Efficacy, safety and palatability of a new broad-spectrum anthelmintic formulation in dogs

The efficacy, safety and palatability of a new flavoured chewable anthelmintic tablet were investigated in dogs. The efficacy, based on worm counts, of a single recommended therapeutic dose (RTD) of 5 mg pyrantel + 20 mg oxantel + 5 mg praziquantel/kg bodyweight was assessed in experimental infections (EI) and natural infections (NI) with Trichuris vulpis, Echinococcus granulosus and Toxocara canis.

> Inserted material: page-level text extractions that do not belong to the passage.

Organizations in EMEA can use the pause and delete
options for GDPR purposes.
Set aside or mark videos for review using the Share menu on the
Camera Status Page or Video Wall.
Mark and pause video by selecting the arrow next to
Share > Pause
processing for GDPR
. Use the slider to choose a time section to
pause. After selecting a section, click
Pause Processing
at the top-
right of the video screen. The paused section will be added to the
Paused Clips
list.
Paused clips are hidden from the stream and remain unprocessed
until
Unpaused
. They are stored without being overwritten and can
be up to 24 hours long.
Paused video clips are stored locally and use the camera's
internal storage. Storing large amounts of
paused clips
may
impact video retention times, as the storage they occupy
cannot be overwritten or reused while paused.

For T vulpis, the efficacy of the treatment was 99.3 per cent in EI (comparing groups of six treated and six control dogs) and 100 per cent in NI (nine treated and nine control dogs). For E granulosus, the efficacy was more than 99.9 per cent in EI (11 treated and 11 control dogs). For T canis, the efficacy was 94.3 per cent in EI (10 treated and 10 control dogs) and 100 per cent in NI (12 treated and 13 control dogs). In a field study, Ancylostoma caninum (11 dogs) and T canis (11 dogs) faecal egg counts were reduced by more than 99 per cent, and in eight dogs with Dipylidium caninum proglotides in the faeces the efficacy was 100 per cent. The tablets were readily consumed by 56 of 64 (87.5 per cent) privately owned dogs. Safety was assessed in groups of six dogs treated either once with twice the RTD, once with six times the RTD, with twice the RTD on three consecutive days, or untreated. There were no significant differences in blood parameters between the groups, and no abnormal clinical findings. Two dogs treated with six times the RTD vomited, but no vomiting was observed when administration was repeated two days later.